Reproduce the opinion piece on Bad Bunny's halftime show and the NFL word for word, in full.

● SOURCE PASSAGE:
--------------------------------------------------

Bad Bunny preached in Spanish. The NFL hides behind tax perks in English.



Bad Bunny — real name Benito Antonio Martínez Ocasio — used the Super Bowl LX halftime show to deliver a political message. That’s his right. The part worth discussing is the NFL’s decision to underwrite it, package it as entertainment, and beam it into tens of millions of living rooms as if it were part of the deal fans signed up for.

As Martínez Ocasio demonstrated at halftime, he is an unrepentant Puerto Rican leftist, following a familiar script in the tradition of Griselio Torresola and Oscar Collazo of the 1950s and the Macheteros of the 1970s: grievance, agitation, and a convenient villain.

If the NFL is now acting as an advertising agency for political organizations, shouldn’t the IRS take a fresh look at the tax advantages that help the league operate like a monopoly?

Bad Bunny uses hip-hop instead of bullets or bombs, but he is still selling the same posture — righteous rage, revolutionary cosplay, and a political edge aimed squarely at Immigration and Customs Enforcement.

What irritates even more is the sponsor of this performance: the National Football League, allegedly as American as an institution can be — and certainly as profitable. It rakes in enormous revenue under a legal regime that has long treated the league like a protected creature of Congress. Then it rakes in more when corporations pay obscene sums for skyboxes and “experiences” and promptly write much of it off as a business expense. Nothing says “shared sacrifice” like a luxury suite tax deduction.

All of that would be tolerable if the league stuck to what it does best: organize a children’s game for adults, staffed by small groups of millionaire “college graduates” sprinting around a 100-yard patch of turf while the rest of us yell at referees and pretend we understand the salary cap.

--------------------------------------------------

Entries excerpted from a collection
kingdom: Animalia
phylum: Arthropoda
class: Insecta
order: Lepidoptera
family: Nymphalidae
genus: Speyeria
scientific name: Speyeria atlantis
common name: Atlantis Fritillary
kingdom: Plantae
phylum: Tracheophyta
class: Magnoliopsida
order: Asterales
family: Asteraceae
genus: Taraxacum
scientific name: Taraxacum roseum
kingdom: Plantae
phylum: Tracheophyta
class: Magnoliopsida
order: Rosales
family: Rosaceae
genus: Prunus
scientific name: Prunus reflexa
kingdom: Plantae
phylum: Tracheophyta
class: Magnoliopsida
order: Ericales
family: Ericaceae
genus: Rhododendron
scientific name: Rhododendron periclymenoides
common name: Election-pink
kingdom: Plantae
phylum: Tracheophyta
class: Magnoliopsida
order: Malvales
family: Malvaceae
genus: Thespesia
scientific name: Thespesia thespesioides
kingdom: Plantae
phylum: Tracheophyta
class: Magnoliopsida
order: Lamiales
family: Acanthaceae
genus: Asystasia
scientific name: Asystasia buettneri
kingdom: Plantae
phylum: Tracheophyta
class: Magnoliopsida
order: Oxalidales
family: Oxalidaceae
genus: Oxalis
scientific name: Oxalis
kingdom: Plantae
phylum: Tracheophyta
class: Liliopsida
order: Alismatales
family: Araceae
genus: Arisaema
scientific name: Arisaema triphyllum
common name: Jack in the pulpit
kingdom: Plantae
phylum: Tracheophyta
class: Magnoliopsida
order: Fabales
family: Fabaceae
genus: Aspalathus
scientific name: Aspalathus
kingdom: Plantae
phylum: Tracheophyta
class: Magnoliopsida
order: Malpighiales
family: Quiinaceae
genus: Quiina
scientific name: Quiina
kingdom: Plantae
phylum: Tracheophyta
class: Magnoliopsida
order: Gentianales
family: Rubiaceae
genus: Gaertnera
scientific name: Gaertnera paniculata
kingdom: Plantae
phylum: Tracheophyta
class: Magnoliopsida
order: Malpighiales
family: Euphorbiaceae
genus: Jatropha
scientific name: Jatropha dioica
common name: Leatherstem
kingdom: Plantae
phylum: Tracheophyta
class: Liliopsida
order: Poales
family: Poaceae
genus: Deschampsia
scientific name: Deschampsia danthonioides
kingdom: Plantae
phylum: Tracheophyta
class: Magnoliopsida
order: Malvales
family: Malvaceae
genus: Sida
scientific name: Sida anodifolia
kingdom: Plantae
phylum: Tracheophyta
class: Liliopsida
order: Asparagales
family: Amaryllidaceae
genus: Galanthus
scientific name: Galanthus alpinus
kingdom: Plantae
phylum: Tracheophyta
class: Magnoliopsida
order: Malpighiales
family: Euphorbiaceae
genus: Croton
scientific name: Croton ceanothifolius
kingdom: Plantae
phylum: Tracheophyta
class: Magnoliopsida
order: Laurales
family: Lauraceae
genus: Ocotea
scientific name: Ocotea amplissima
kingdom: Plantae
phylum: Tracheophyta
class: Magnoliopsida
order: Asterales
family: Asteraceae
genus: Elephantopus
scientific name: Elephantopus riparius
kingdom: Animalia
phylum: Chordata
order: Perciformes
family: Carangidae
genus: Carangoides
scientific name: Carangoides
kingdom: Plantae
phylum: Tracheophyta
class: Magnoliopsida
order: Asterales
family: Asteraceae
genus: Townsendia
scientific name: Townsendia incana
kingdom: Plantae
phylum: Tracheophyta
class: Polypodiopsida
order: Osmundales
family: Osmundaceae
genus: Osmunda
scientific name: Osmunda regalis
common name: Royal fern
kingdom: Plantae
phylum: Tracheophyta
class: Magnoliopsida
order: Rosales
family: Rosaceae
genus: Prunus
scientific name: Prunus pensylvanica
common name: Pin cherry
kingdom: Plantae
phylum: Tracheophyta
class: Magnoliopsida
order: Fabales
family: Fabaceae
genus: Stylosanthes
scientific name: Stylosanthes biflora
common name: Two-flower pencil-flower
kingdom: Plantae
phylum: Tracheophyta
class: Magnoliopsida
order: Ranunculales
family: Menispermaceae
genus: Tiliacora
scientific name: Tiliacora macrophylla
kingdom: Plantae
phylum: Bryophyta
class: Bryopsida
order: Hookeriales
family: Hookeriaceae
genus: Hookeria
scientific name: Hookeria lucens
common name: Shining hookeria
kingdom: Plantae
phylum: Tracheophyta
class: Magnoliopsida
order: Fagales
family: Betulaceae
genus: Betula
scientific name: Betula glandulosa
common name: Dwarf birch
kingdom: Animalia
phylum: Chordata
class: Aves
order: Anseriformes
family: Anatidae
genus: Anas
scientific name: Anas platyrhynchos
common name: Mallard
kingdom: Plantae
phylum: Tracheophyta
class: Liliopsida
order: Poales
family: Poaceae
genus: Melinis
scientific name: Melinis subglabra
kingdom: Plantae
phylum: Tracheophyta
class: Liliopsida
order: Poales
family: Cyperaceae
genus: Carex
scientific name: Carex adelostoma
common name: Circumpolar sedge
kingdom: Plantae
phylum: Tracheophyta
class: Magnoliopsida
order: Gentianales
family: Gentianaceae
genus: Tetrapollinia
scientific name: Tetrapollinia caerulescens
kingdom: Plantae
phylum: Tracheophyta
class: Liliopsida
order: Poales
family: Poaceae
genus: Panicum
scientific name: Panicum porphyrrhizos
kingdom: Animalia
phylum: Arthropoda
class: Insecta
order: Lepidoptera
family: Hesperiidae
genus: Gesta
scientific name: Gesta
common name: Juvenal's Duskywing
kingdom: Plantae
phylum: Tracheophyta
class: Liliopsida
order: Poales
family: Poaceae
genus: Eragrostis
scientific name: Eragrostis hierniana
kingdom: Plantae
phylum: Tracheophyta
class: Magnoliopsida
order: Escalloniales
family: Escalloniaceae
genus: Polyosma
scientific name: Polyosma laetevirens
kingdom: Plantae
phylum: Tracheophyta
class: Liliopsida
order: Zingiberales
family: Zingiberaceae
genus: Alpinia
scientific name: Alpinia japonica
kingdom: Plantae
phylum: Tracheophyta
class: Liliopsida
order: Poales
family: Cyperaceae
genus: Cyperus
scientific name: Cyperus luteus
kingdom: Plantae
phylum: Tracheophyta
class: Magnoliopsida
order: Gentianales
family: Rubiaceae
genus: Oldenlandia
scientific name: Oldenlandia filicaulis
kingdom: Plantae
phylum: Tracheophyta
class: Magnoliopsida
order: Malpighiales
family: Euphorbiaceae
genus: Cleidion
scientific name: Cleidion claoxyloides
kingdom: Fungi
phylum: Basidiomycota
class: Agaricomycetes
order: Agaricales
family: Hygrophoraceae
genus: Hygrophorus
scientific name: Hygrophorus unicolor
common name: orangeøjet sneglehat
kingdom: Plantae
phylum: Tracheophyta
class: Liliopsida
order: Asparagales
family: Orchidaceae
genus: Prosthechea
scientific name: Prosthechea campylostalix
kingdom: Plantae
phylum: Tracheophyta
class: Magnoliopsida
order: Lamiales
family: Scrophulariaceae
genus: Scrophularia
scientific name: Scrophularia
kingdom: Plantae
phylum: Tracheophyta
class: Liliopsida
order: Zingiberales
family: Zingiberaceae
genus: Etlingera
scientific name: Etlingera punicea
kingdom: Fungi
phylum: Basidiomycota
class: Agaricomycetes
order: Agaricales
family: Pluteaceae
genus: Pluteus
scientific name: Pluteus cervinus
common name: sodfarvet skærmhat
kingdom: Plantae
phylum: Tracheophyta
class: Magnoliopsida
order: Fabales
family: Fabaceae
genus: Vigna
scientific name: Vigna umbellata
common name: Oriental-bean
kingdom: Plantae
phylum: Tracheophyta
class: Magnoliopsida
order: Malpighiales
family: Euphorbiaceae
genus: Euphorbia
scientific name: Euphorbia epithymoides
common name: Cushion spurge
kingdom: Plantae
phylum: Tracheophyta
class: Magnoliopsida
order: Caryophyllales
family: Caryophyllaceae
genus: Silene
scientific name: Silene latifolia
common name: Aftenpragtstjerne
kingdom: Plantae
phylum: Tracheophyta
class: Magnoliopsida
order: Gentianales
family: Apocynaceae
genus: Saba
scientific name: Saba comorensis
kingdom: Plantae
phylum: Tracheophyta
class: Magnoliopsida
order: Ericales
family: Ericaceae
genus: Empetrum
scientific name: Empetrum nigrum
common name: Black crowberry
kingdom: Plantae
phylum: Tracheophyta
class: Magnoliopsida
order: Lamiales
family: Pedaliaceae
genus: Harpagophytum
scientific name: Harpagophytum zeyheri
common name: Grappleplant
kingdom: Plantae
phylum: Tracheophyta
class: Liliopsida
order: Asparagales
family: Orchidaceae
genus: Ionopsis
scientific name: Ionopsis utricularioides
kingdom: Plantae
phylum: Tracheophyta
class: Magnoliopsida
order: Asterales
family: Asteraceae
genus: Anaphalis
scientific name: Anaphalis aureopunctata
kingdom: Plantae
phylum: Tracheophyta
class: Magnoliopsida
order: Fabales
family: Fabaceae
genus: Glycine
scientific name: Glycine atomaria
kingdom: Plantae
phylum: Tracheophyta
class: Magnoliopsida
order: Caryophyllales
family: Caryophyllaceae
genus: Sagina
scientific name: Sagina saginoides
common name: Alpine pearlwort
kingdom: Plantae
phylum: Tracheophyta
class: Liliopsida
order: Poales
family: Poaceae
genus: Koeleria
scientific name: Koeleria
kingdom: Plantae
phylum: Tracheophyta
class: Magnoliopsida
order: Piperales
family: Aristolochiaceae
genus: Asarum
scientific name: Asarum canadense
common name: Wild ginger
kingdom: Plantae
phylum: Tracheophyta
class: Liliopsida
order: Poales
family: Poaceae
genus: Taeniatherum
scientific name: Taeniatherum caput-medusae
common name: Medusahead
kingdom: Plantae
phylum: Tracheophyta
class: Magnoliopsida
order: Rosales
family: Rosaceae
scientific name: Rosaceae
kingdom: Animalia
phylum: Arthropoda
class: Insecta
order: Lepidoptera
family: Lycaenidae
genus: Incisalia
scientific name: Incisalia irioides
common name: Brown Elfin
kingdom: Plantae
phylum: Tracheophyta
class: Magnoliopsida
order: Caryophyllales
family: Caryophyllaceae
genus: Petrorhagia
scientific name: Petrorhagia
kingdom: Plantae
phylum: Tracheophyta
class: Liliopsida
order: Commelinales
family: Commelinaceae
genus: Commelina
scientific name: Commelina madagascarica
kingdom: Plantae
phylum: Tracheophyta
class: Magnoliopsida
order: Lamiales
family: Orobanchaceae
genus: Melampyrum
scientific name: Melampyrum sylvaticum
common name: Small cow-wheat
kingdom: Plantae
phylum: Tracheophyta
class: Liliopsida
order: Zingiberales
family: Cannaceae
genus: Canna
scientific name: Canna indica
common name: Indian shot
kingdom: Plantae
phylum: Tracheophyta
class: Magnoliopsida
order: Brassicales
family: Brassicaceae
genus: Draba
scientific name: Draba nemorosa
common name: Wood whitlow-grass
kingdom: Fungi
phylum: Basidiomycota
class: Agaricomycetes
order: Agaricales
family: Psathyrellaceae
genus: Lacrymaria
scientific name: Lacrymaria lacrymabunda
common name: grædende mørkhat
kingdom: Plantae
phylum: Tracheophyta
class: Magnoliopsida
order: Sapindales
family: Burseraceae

--------------------------------------------------

● SOLUTION FOR THIS EXERCISE:
Bad Bunny preached in Spanish. The NFL hides behind tax perks in English.



Bad Bunny — real name Benito Antonio Martínez Ocasio — used the Super Bowl LX halftime show to deliver a political message. That’s his right. The part worth discussing is the NFL’s decision to underwrite it, package it as entertainment, and beam it into tens of millions of living rooms as if it were part of the deal fans signed up for.

As Martínez Ocasio demonstrated at halftime, he is an unrepentant Puerto Rican leftist, following a familiar script in the tradition of Griselio Torresola and Oscar Collazo of the 1950s and the Macheteros of the 1970s: grievance, agitation, and a convenient villain.

If the NFL is now acting as an advertising agency for political organizations, shouldn’t the IRS take a fresh look at the tax advantages that help the league operate like a monopoly?

Bad Bunny uses hip-hop instead of bullets or bombs, but he is still selling the same posture — righteous rage, revolutionary cosplay, and a political edge aimed squarely at Immigration and Customs Enforcement.

What irritates even more is the sponsor of this performance: the National Football League, allegedly as American as an institution can be — and certainly as profitable. It rakes in enormous revenue under a legal regime that has long treated the league like a protected creature of Congress. Then it rakes in more when corporations pay obscene sums for skyboxes and “experiences” and promptly write much of it off as a business expense. Nothing says “shared sacrifice” like a luxury suite tax deduction.

All of that would be tolerable if the league stuck to what it does best: organize a children’s game for adults, staffed by small groups of millionaire “college graduates” sprinting around a 100-yard patch of turf while the rest of us yell at referees and pretend we understand the salary cap.